Mas, na verdade, ela achava que o jantar de hoje estava bastante completo, só não sabia se agradaria ao paladar do presidente.
Afinal, Gilson já havia provado todas as iguarias do mundo, e ela temia que ele desprezasse suas habilidades culinárias caseiras.
Gilson abriu os lábios com indiferença.
— Pode ser.
— Vou trocar de roupa. Obrigado pelo trabalho.
Crystal observou a figura de terno preto desaparecer de sua vista e voltou a se concentrar na comida.
Cerca de quarenta minutos depois, Crystal terminou, colocando a última tigela de sopa na mesa de jantar.
Ela enxugou as mãos e viu o homem sair, vestindo um roupão de seda azul-escuro.
O que primeiro chamou sua atenção foi o decote em V profundo, que revelava sutilmente seus músculos peitorais definidos. Ele ainda estava úmido do banho, exalando um aroma fresco de cítricos.
Seu cabelo estava semi-seco, e algumas gotas de água escorriam por sua mandíbula angular, passando pelo pescoço longo e desaparecendo dentro do colarinho do roupão.
Gilson ficou muito satisfeito com o brilho de admiração que passou pelos olhos da mulher.
— Sra. Pessoa, tenho algo no rosto?
Crystal voltou a si e balançou a cabeça rapidamente.
— Não, não tem.
Ela não ousou erguer os olhos.
— Diretor Franco, o jantar está pronto. Se não precisar de mais nada, eu já vou indo.

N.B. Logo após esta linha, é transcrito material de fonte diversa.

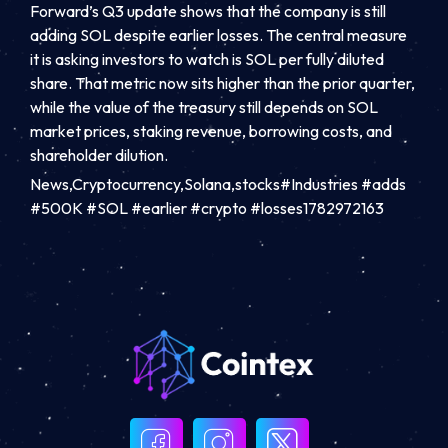
Forward’s Q3 update shows that the company is still
adding SOL despite earlier losses. The central measure
it is asking investors to watch is SOL per fully diluted
share. That metric now sits higher than the prior quarter,
while the value of the treasury still depends on SOL
market prices, staking revenue, borrowing costs, and
shareholder dilution.
News,Cryptocurrency,Solana,stocks#Industries #adds
#500K #SOL #earlier #crypto #losses1782972163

Quando ela se virou, uma mão forte e firme segurou seu pulso delicado.
— Não tenha pressa. É muita comida, sente-se e coma comigo.
Crystal não estava acostumada a comer com Gilson.
— Não acho que seja apropriado.
Afinal, ela se via na mesma posição que a cozinheira.
Gilson ergueu uma sobrancelha.
— Por que não? A cozinheira da minha casa sempre come comigo.
Com essa justificativa, não seria adequado que Crystal fosse embora.
Havia apenas um bife. Gilson, com elegância, cortou o bife e colocou metade no prato dela.
— Eu não como muito à noite, me ajude comendo um pouco.
Assim, os dois dividiram um bife, uma porção de macarrão e cada um se serviu de uma tigela de sopa.
— Diretor Franco, então eu já vou. Se amanhã o senhor quiser algo específico para o jantar, pode me enviar o cardápio com antecedência.
— Certo — desta vez, Gilson não a impediu. — Você está livre no fim de semana?
Crystal pensou um pouco.
— Acho que sim.
— Ótimo. O aniversário da minha mãe está chegando, e eu quero dar um presente a ela. Todos os anos, ela reclama dos meus presentes, diz que só escolho coisas caras e que pareço indiferente. Por isso, gostaria de pedir que você me ajudasse a escolher algo. Pode ser?
Crystal queria recusar, mas ao se lembrar de que estava morando em um apartamento de Gilson por um preço baixo, conteve as palavras.
— Claro, se eu estiver livre no fim de semana, eu o acompanho.
Gilson baixou os olhos e sorriu.
— Ótimo. Pode ir, boa noite.
— Boa noite.
Depois que a porta se fechou, Crystal ficou com uma expressão estranha.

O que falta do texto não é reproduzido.